Directions
Copy out exactly the lines below that run from the one holding "1: (833, 513)" to the one holding "49: (281, 471)", keeping both of those lines and no others.

Given entries

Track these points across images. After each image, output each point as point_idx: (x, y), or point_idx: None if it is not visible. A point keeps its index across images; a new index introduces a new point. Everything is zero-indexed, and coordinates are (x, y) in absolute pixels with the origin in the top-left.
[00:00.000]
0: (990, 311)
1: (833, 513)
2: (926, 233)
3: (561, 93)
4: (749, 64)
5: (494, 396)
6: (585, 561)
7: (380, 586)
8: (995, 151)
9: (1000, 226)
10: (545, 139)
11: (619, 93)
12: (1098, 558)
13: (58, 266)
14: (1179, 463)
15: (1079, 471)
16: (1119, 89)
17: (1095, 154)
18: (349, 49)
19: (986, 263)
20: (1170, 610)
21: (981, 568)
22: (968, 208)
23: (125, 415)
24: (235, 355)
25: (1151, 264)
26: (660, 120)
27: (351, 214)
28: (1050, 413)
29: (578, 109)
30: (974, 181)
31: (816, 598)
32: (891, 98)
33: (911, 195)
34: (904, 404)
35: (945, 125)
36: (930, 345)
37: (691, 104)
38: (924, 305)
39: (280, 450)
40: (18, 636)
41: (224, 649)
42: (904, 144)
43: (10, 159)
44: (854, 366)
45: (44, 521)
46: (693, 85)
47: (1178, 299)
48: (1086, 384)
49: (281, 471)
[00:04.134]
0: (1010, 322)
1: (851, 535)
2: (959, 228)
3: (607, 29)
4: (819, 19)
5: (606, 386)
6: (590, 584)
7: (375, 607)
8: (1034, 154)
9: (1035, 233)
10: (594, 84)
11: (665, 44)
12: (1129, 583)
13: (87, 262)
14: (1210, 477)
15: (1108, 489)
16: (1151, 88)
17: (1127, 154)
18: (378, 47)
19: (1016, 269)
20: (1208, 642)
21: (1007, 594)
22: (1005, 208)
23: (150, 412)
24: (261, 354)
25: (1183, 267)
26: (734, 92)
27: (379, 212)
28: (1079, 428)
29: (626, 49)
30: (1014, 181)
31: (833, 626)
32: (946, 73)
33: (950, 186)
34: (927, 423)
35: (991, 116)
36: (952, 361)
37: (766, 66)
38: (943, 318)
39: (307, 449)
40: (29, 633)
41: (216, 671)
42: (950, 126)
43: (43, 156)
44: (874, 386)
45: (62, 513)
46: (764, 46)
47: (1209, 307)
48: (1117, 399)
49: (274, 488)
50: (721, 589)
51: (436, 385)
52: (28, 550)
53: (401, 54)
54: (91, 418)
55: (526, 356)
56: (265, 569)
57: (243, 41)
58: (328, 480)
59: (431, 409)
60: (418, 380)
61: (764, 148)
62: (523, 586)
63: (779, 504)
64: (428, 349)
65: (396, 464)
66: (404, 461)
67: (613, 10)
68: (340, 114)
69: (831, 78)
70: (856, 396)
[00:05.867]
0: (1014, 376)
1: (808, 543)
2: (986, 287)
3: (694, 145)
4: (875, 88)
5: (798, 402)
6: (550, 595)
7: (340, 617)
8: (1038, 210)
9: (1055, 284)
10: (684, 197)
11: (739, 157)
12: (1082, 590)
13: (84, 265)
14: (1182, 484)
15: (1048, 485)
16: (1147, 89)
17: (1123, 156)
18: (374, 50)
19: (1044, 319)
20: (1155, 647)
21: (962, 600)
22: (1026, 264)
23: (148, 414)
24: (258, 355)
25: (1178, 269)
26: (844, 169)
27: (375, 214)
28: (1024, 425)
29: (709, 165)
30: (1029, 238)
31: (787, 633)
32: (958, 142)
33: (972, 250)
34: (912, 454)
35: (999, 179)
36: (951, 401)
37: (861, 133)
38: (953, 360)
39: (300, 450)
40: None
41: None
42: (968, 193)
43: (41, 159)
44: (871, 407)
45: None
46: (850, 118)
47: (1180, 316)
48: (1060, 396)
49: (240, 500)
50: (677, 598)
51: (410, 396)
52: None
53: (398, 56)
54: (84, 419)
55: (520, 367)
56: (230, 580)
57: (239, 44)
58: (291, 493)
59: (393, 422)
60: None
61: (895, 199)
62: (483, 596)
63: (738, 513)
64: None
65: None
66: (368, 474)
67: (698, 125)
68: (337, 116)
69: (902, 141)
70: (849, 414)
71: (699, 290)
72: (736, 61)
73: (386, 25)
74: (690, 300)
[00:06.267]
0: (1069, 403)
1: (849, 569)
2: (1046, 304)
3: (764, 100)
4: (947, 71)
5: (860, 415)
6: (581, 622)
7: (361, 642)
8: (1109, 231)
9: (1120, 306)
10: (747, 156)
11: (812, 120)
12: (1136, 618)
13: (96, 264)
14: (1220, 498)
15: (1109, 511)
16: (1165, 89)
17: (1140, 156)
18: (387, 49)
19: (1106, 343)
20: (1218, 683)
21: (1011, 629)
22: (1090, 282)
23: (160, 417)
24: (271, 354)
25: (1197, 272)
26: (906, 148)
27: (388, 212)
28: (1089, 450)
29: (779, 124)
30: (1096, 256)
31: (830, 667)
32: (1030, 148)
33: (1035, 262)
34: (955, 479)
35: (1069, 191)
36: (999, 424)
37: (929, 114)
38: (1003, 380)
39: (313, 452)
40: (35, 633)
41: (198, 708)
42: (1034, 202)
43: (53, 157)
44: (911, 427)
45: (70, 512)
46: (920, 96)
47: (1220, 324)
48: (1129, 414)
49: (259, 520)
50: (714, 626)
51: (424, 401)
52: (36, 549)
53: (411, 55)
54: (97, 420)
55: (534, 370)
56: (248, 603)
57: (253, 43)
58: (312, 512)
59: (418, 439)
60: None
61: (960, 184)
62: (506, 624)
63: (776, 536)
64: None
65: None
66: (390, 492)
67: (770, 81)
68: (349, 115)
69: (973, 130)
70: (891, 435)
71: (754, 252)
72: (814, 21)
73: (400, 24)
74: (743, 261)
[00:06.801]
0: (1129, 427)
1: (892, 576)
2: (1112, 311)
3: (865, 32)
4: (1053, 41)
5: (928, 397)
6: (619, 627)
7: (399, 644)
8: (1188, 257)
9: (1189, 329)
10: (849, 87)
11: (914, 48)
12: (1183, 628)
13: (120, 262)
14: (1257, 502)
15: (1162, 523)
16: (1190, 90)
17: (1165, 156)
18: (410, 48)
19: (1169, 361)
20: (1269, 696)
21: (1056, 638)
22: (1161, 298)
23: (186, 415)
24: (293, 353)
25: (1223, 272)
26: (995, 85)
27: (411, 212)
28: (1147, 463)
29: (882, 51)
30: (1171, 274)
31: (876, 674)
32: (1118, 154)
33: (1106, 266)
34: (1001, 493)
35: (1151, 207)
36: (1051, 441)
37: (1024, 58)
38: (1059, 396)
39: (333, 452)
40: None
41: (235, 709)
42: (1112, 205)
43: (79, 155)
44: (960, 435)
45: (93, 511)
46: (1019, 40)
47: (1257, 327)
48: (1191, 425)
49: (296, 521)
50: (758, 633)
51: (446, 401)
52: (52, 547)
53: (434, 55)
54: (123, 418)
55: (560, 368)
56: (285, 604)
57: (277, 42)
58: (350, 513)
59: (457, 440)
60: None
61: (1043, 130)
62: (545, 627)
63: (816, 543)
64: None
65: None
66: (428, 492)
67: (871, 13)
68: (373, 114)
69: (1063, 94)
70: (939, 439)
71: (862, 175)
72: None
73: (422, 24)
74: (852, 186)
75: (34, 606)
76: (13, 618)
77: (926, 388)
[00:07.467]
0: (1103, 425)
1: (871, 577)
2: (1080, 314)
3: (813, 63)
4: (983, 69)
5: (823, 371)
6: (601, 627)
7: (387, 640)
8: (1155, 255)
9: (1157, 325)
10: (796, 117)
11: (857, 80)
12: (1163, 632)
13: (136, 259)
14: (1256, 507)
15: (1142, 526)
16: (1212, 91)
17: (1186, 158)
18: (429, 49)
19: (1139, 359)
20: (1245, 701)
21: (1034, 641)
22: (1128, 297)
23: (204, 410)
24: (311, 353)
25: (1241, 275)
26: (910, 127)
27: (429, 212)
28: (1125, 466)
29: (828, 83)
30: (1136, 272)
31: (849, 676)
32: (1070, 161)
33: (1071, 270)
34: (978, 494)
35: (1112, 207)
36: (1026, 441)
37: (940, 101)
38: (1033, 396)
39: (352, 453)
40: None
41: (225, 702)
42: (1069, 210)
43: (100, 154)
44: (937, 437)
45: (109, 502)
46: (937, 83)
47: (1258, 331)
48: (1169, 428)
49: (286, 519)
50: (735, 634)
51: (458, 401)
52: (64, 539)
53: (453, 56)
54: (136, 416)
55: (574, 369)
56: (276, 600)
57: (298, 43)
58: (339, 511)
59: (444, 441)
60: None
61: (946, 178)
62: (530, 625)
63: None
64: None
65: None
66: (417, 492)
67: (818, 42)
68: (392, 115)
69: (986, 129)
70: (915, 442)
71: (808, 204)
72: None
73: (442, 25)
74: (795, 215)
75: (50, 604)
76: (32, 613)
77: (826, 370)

Task answer
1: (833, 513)
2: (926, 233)
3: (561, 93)
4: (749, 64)
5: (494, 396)
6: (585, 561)
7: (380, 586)
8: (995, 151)
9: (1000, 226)
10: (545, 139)
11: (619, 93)
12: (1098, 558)
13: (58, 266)
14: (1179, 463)
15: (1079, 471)
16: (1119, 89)
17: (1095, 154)
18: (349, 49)
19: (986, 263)
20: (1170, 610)
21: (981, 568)
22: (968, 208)
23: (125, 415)
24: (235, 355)
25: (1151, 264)
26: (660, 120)
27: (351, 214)
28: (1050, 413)
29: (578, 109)
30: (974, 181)
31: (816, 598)
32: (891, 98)
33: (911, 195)
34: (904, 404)
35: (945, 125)
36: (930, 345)
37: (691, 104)
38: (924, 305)
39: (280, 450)
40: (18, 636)
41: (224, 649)
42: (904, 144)
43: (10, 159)
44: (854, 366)
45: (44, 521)
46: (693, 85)
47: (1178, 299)
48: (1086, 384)
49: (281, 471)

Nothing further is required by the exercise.